-- Begin Passage provided --

The re-affirmation comes a week after Rowley visited Scotland to take part in the COP26 climate summit.
“While the energy sector will continue to be the mainstay of the economy of TT, we are mindful of the need to transition to a low-carbon economy. It is a journey that we intend to pursue and in alignment with goals and objectives of our energy stakeholders. As a valued stakeholder, the Government looks forward to the collaboration with Shell and all others on the country’s energy transition.”
Until train osne is restructured, Rowley said there are still bright spots, with new discoveries of oil and gas and existing exploration and production in other hydrocarbon projects. Among such projects are the BPTT Cassia and Shell Colibri projects, which are expected to come on stream next year. The successful completion of the ALNG restructuring effort will be critical for those projects, including Manatee.
“On implementation, these gas projects will help in alleviating the current natural-gas concerns of the domestic downstream industry and the LNG producers.
"However, the key to reducing or eliminating any gas shortfall in the medium term is the approval of the current unsanctioned projects. The Government is engaging the upstream companies on the approval of the unsanctioned projects and we are prepared to facilitate the companies to achieve this objective. Our recent meetings in London leave us very optimistic that more projects of current interest will be sanctioned as we go forward into the near and medium term.”

-- End Passage provided --
-- Begin Dataset excerpts --

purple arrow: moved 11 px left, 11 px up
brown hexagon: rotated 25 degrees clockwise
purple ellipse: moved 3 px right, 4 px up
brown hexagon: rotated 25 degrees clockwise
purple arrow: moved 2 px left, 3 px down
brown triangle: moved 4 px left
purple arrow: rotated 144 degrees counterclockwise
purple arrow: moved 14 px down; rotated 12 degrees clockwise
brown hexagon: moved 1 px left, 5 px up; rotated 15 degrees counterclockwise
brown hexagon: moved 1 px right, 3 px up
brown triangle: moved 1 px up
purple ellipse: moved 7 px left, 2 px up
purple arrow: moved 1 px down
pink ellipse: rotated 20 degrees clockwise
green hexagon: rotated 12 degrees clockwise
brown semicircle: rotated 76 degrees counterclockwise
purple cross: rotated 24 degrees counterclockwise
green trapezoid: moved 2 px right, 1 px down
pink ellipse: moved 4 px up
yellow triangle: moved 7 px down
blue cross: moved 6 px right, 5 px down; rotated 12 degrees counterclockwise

-- End Dataset excerpts --
-- Begin Dataset excerpts --

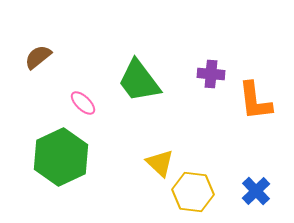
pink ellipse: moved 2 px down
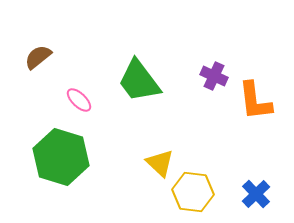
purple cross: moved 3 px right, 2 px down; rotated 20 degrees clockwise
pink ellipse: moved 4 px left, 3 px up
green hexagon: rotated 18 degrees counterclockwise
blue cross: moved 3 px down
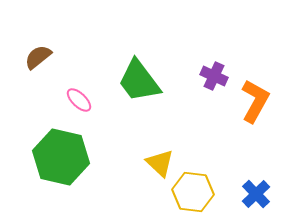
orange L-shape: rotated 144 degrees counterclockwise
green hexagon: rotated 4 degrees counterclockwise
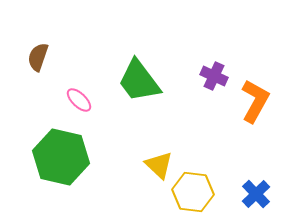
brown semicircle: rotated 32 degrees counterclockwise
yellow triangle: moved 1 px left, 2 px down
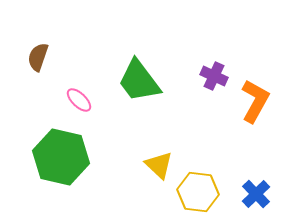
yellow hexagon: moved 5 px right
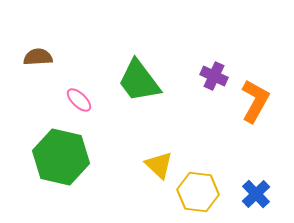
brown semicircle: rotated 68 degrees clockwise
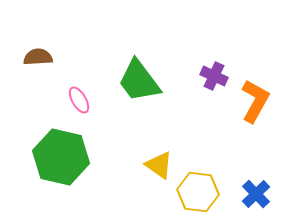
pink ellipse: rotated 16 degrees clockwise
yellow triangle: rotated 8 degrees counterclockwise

-- End Dataset excerpts --

» **Exercise description**:
Extend the passage on Rowley and the country's gas projects, starting right after its last sentence.

» **Exercise response**:
Rowley said gas projections show an increase in 2024, then a brief decline before rebounding in 2026/2027. He said that is the reason there is a need to accelerate the approval of unsanctioned projects.
The restructuring of ALNG, Rowley said, is anticipated to bring the four trains under the umbrella of a unified entity. This, he said, will be a more efficient arrangement for managing operations. He added that the government will benefit from an increased shareholding in the unified entity.
“Overall gas supply and international market conditions saw a number of petrochemical plants being taken offline, and Train One was negatively impacted. The shareholders are engaged in discussions with a view to making a determination of the future of Train One by the end of the first quarter calendar year 2022.”